As I had experienced the cheese dish for the Saronsberg lunch, I chose the ‘or’ option of Valrhona chocolate of Azelia cremeux, Jerusalem artichoke (what an unusual ingredient in a dessert!) ice cream, macerated grapefruit, grapefruit purée, chocolate crumble, meringue, chocolate sticks, and hazelnut, which was paired with Joostenberg Noble Late Harvest Chenin Blanc 2007.
Mari-Louis chose the Three ages of Boerenkaas (a smear of Catalan 12 month old, the ribbon set fondue 6 month old, and crumble 22 month old), with onion, rhubarb, walnut and cumin ice cream, which was paired with Blaauwklippen Noble Late Harvest Zinfandel 2012.
We were also served a guava cheesecake, with coconut espuma, guava gel, elderflower milk ice, coconut cake, and burnt egg yolk, which had a pairing with Delheim Edelspatz 2015.

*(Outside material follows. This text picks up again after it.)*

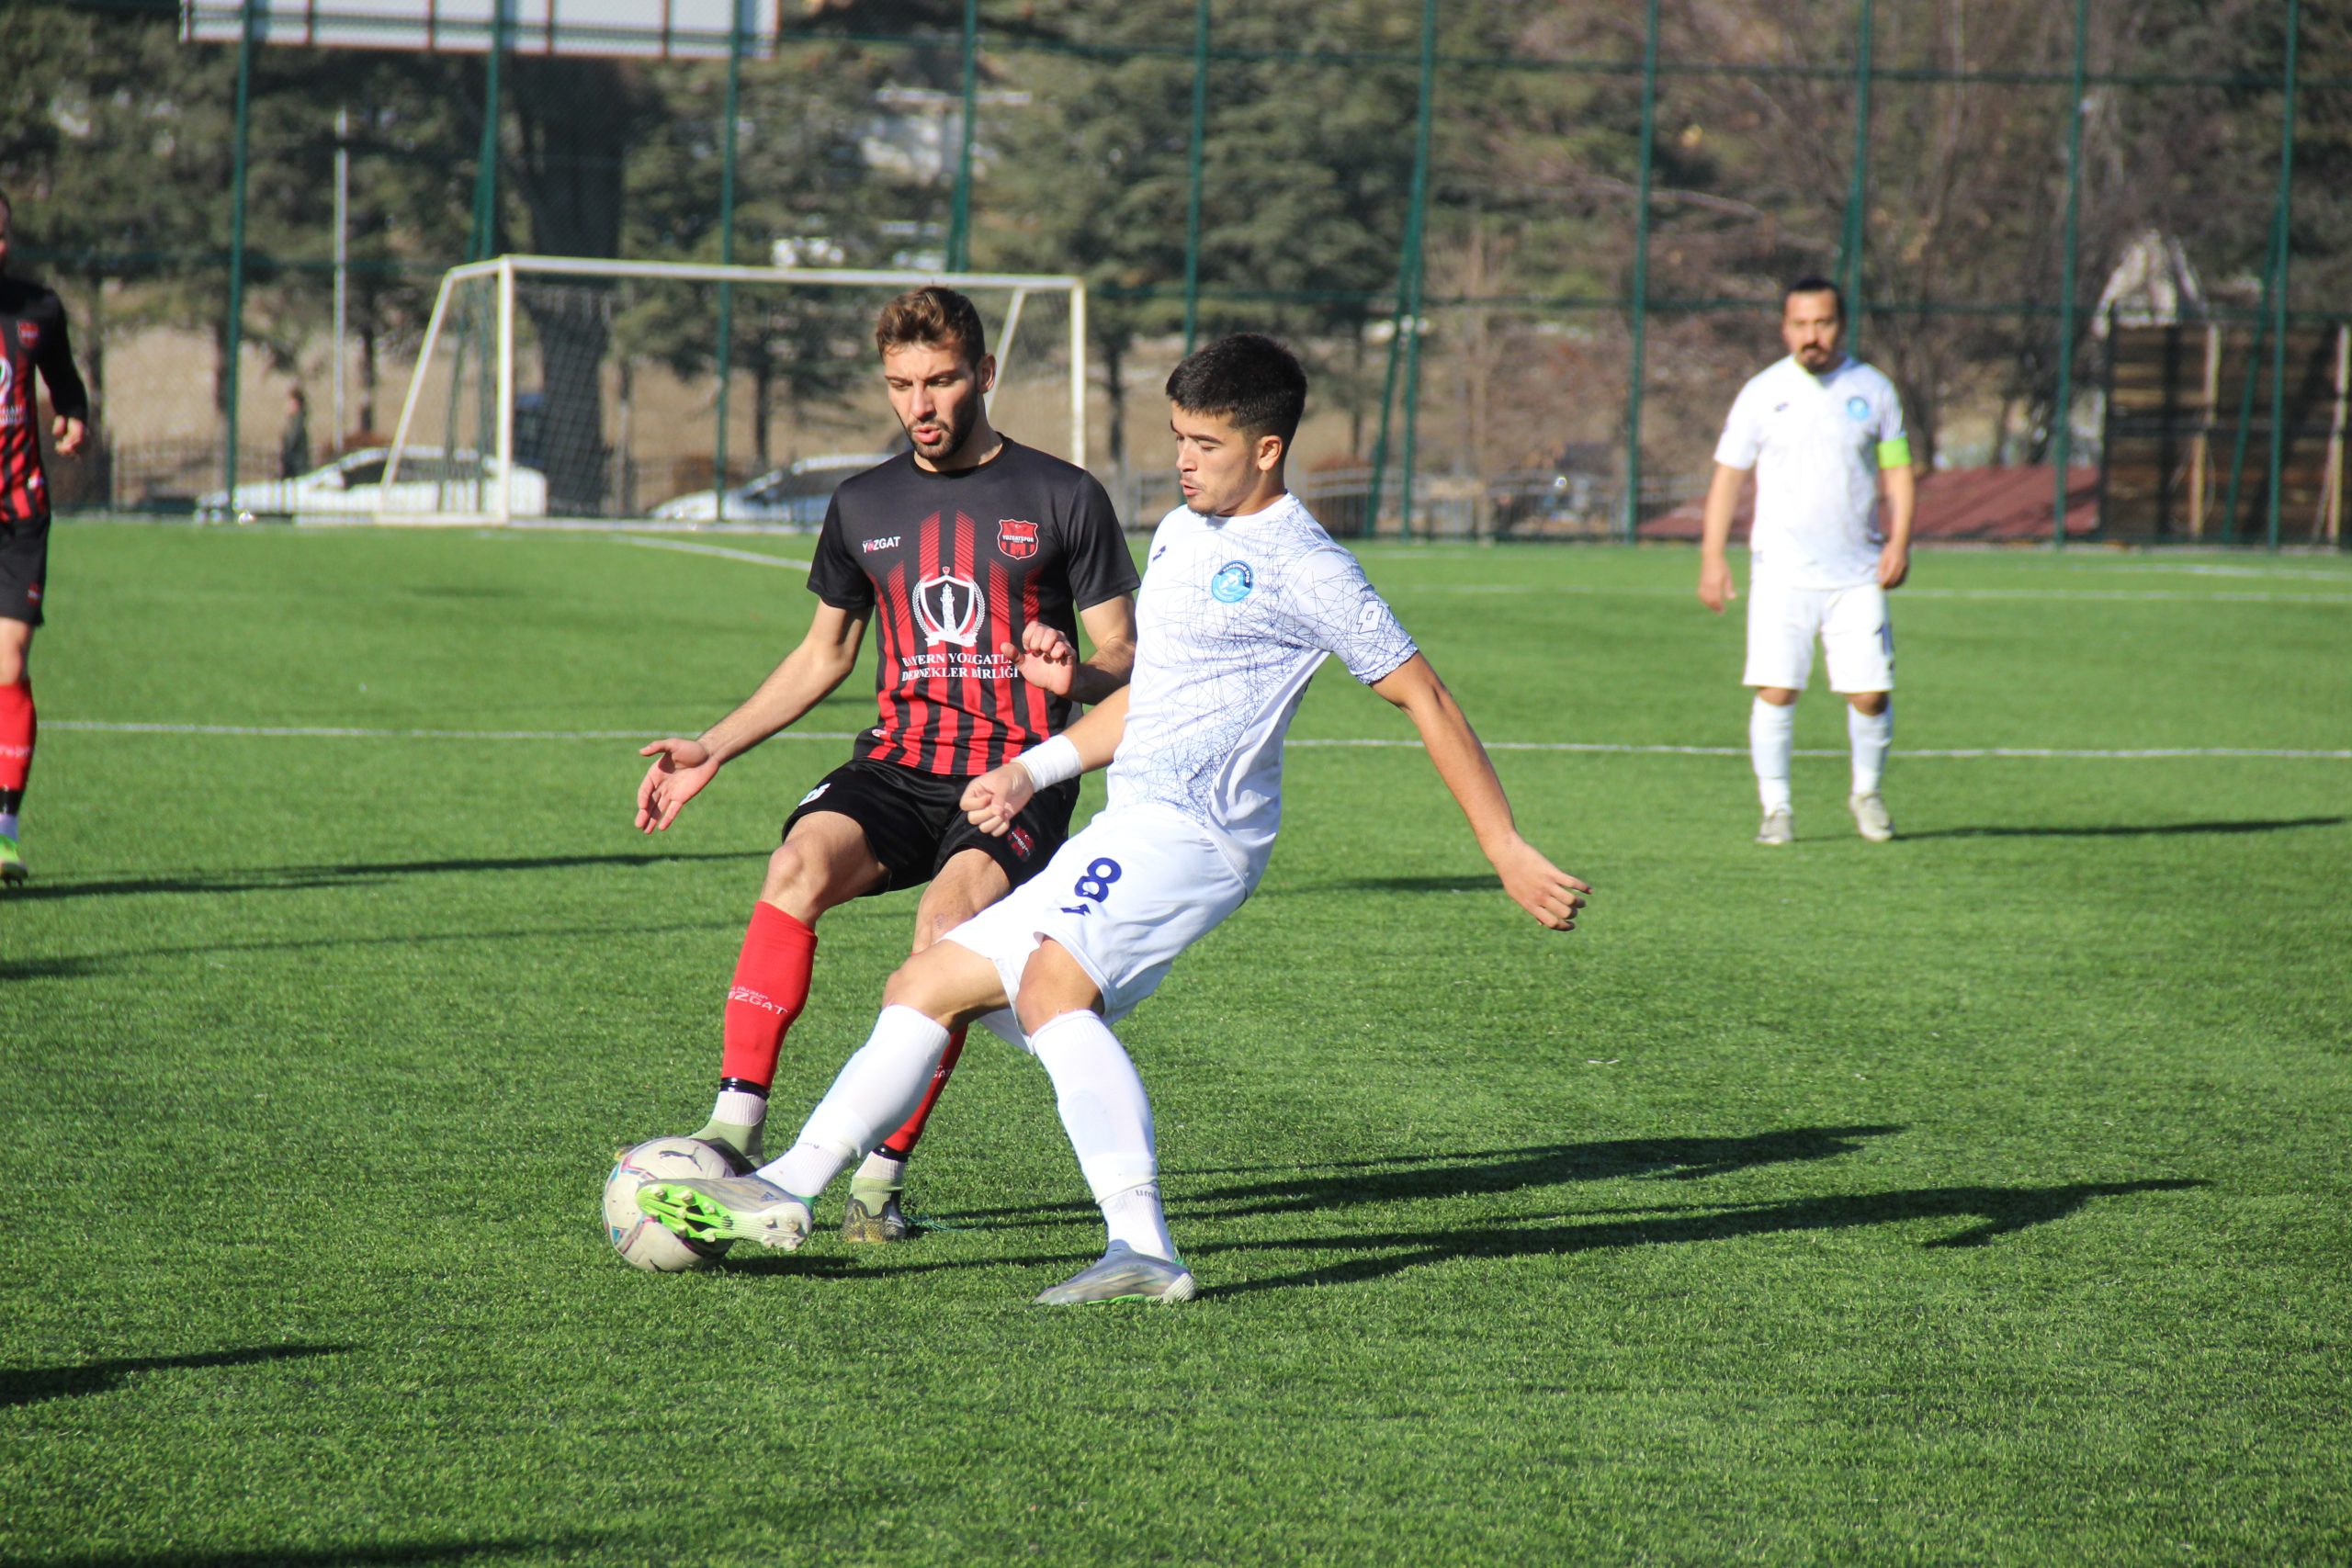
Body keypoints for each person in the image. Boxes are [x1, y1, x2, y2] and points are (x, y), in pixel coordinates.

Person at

Chef James hinted at the exciting coffee pairing which ended off the dinner. His brother works at Tribe coffee, and sourced the last 70 kg available worldwide of Ethiopian Yirgacheffe heirloom coffee beans from a single block for La Colombe. It has aromatics of fruitiness and jasmine, which was brought to the table with a lid, to preserve the aroma. The coffee was paired with petit fours, each of which was paired with a different style of drinking the coffee, and which looked like river pebbles. The jasmine and blueberry financiers were paired with the neat coffee. White chocolate ‘pebbles’ with Maldon sea salt and popping candy were paired with the coffee to which a block of ice had been added. The aniseed coated caramel truffle was paired with the now cold coffee to which tonic water was added.

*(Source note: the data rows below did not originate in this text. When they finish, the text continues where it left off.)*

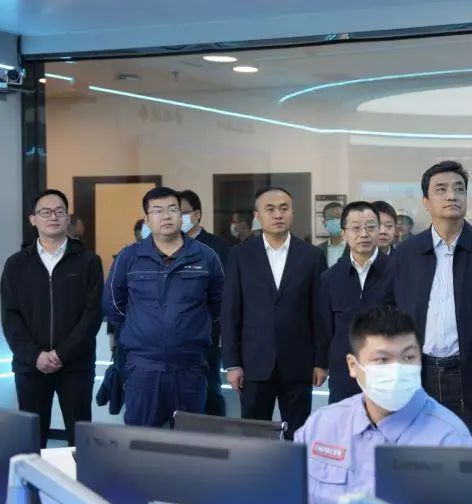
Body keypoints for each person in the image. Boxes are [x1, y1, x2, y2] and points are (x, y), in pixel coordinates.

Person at [295, 305, 472, 504]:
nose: (397, 370)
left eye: (408, 357)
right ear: (353, 365)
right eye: (382, 360)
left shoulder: (450, 439)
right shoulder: (320, 426)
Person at [392, 161, 472, 445]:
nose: (452, 195)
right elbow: (394, 314)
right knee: (424, 457)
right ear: (426, 202)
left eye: (459, 189)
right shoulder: (406, 254)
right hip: (421, 374)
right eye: (441, 189)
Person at [103, 186, 224, 427]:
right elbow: (113, 304)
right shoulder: (129, 257)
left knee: (189, 440)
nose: (166, 216)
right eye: (157, 211)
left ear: (181, 215)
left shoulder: (205, 256)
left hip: (190, 367)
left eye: (172, 210)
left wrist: (193, 331)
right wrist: (142, 328)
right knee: (141, 440)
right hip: (143, 368)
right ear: (147, 219)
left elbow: (219, 305)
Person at [221, 187, 326, 438]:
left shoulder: (312, 255)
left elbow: (320, 312)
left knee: (299, 435)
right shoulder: (240, 255)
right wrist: (232, 364)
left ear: (293, 212)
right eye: (270, 209)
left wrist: (321, 362)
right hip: (254, 363)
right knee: (254, 436)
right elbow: (230, 311)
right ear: (258, 215)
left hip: (299, 362)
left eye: (284, 208)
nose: (278, 214)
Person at [1, 189, 103, 447]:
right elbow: (10, 317)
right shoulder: (16, 265)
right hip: (30, 366)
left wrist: (61, 354)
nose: (53, 217)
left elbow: (92, 315)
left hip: (76, 365)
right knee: (31, 441)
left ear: (67, 218)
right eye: (45, 212)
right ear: (33, 219)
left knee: (80, 440)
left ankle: (79, 476)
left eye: (59, 211)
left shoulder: (88, 261)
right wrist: (34, 356)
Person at [317, 202, 394, 403]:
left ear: (378, 230)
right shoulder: (330, 277)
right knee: (343, 421)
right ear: (344, 233)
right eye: (356, 228)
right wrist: (321, 364)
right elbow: (324, 327)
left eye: (370, 227)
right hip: (344, 371)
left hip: (386, 372)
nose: (364, 234)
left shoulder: (398, 271)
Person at [180, 190, 232, 417]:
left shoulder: (217, 247)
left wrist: (223, 331)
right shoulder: (168, 246)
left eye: (183, 212)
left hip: (208, 334)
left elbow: (228, 293)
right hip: (175, 335)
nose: (178, 218)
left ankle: (213, 436)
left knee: (210, 390)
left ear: (197, 215)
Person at [317, 202, 346, 268]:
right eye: (330, 217)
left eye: (338, 216)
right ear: (324, 223)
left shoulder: (355, 248)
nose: (334, 220)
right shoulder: (318, 250)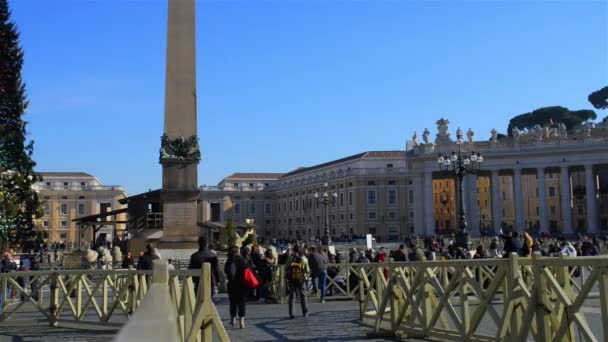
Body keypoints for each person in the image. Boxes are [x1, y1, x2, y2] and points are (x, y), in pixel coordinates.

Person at [224, 246, 248, 329]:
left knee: (233, 303)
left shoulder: (229, 261)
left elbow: (226, 272)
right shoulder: (243, 261)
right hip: (242, 285)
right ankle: (242, 321)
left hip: (232, 285)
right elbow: (247, 271)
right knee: (242, 303)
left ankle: (233, 320)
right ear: (238, 252)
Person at [286, 247, 309, 319]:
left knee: (292, 296)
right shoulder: (304, 259)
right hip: (301, 280)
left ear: (293, 251)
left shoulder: (290, 259)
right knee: (303, 296)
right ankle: (305, 312)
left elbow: (286, 268)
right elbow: (307, 270)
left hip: (292, 280)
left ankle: (291, 313)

Mari-Louis was a perfect dinner partner, and we laughed throughout the evening. We had such a good time that we were the last to leave, after midnight! The service was exceptional in reflecting the food and wine knowledge, and the creativity of the chefs in taking us through the ‘forest’ of La Colombe’s location on Silvermist through its food superb. The artwork in the restaurant, especially in the private dining room, is forest focused. The coffee pairing was an excellent ending to our very special meal. It is our belief that Eat Out should seriously consider La Colombe as the top restaurant this year, given the excellence we experienced. No doubt La Colombe will climb up the World’s 50 Best Restaurant list next year, from its current 76th rank.